Pneumonia after turnout: To make sure pneumonia relapses didn’t muddy these results, the comparison of differences in post-turnout pneumonia only included calves that had not been treated for pneumonia in the group pens. After calves were turned into the larger field, 4.5% of the calves that were vaccinated against coronavirus were treated for pneumonia compared to 7.2% of the calves that weren’t. This difference was nearly statistically significant.
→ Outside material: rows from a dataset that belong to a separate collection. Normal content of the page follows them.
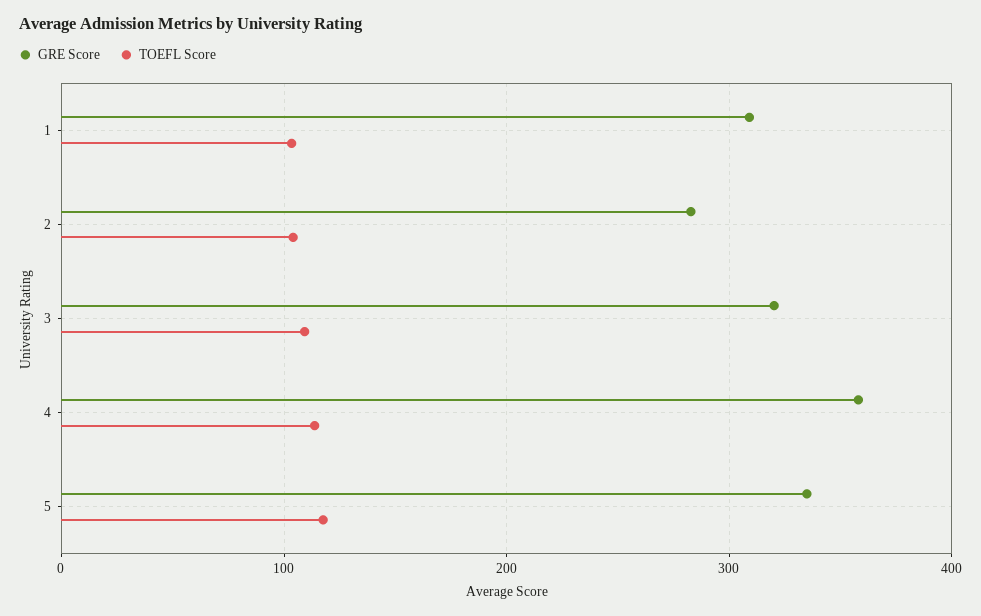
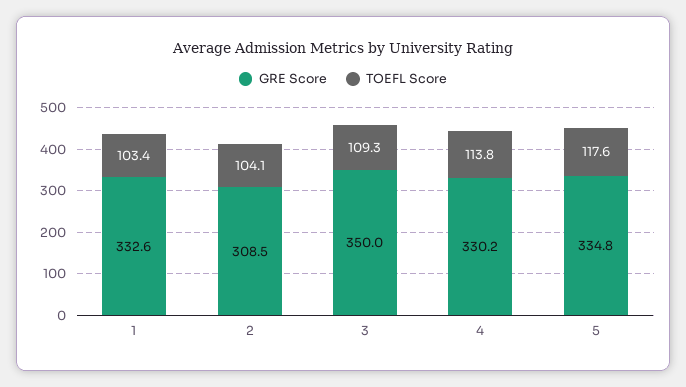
GRE Score, 1: 310 -> 332.6
GRE Score, 2: 280 -> 308.5
GRE Score, 3: 320 -> 350
GRE Score, 4: 360 -> 330.2

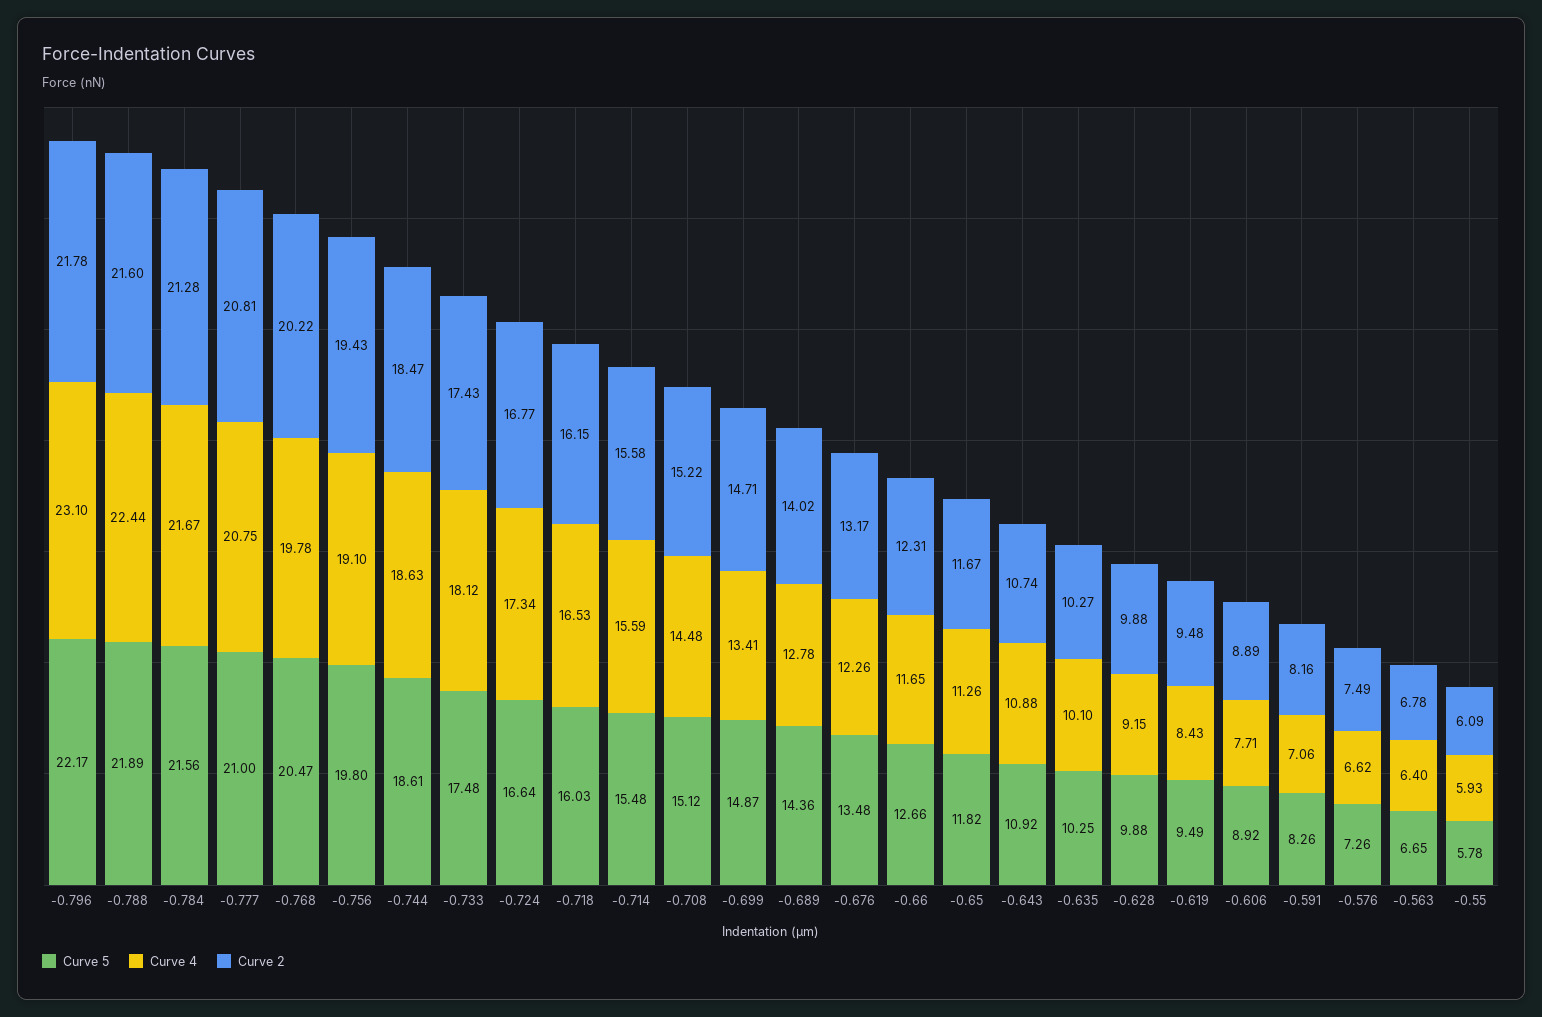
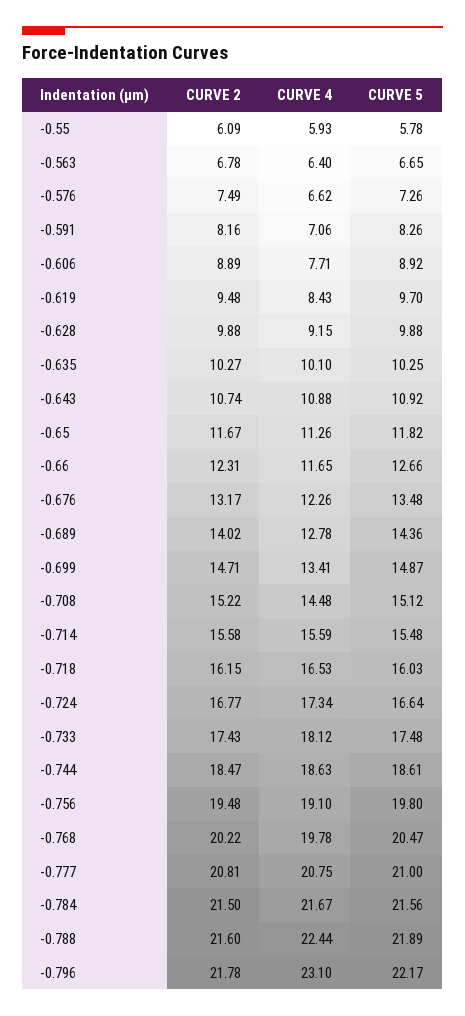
Curve 2, -0.784: 21.28 -> 21.5
Curve 2, -0.756: 19.43 -> 19.48
Curve 5, -0.619: 9.49 -> 9.7

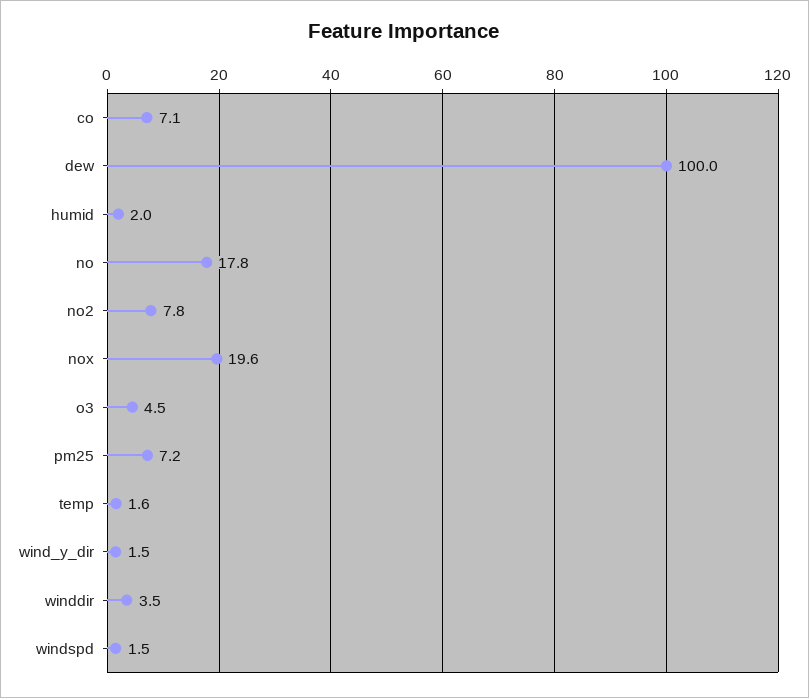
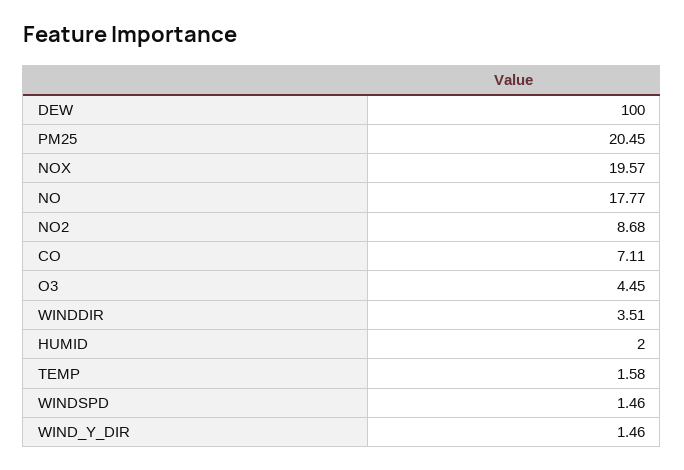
no2: 7.8 -> 8.68
pm25: 7.2 -> 20.45

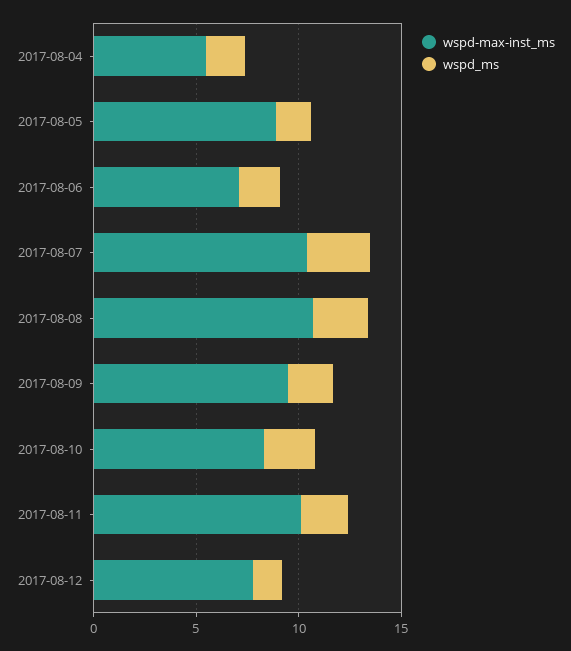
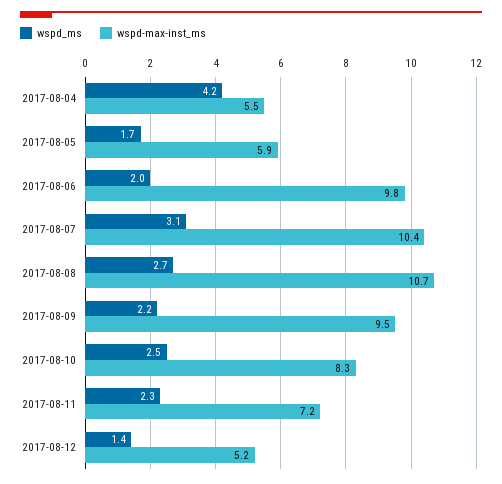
wspd_ms, 2017-08-04: 2 -> 4.2
wspd-max-inst_ms, 2017-08-05: 9 -> 5.9
wspd-max-inst_ms, 2017-08-06: 7 -> 9.8
wspd-max-inst_ms, 2017-08-11: 10 -> 7.2
wspd-max-inst_ms, 2017-08-12: 8 -> 5.2

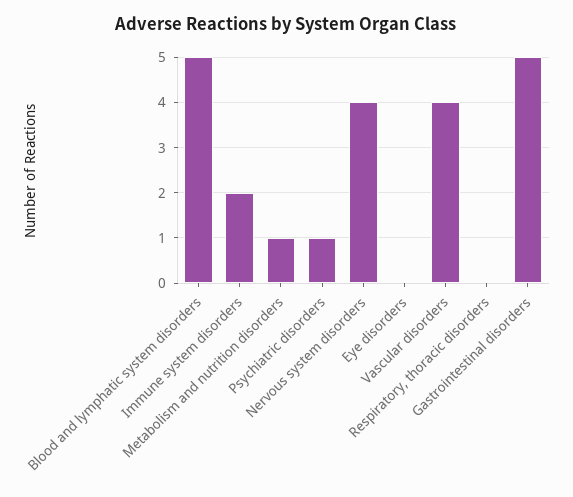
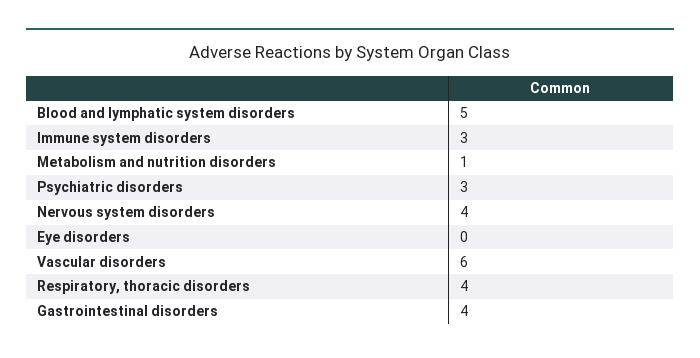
Immune system disorders: 2 -> 3
Psychiatric disorders: 1 -> 3
Vascular disorders: 4 -> 6
Respiratory, thoracic disorders: 0 -> 4
Gastrointestinal disorders: 5 -> 4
Economics: Calves that had been vaccinated against coronavirus weighed 4.5 lbs more than those that weren’t. Per-head vaccination costs were $27.60 higher for calves that had been vaccinated against coronavirus because of the added vaccine costs ($10.60) and labour ($17) associated with the two doses of the Calfguard vaccine. On the other hand, calves that had been vaccinated against coronavirus had lower treatment costs ($2.31 vs. $3.18) and a higher weaning rate (98.5% vs. 97.7%) than those that hadn’t been. Putting all this together with their heavier weaning weights, calves vaccinated against coronavirus netted $10.50 per head more than the calves that hadn’t been vaccinated.

what it means

Altogether, these studies indicate that vaccinating (priming) young calves with an intranasal vaccine and boosting them with an injectable vaccine resulted in good protection and development of a robust immune response that likely developed immune memory persisting to the high-risk weaning period. It appears that both killed-vaccine and modified-live-vaccine boosting provide similar protection, with some important nuances, such as viral shedding potential.

Overall, it appears that prime-boost provides superior lung protection and a lower potential for virus shedding than a protocol that uses only a single injection of a modified-live vaccine at a young age. Also, these findings also suggest that a BCoV prime-boost approach may be particularly useful if the herd has experienced previously diagnosed BCoV pneumonia outbreaks.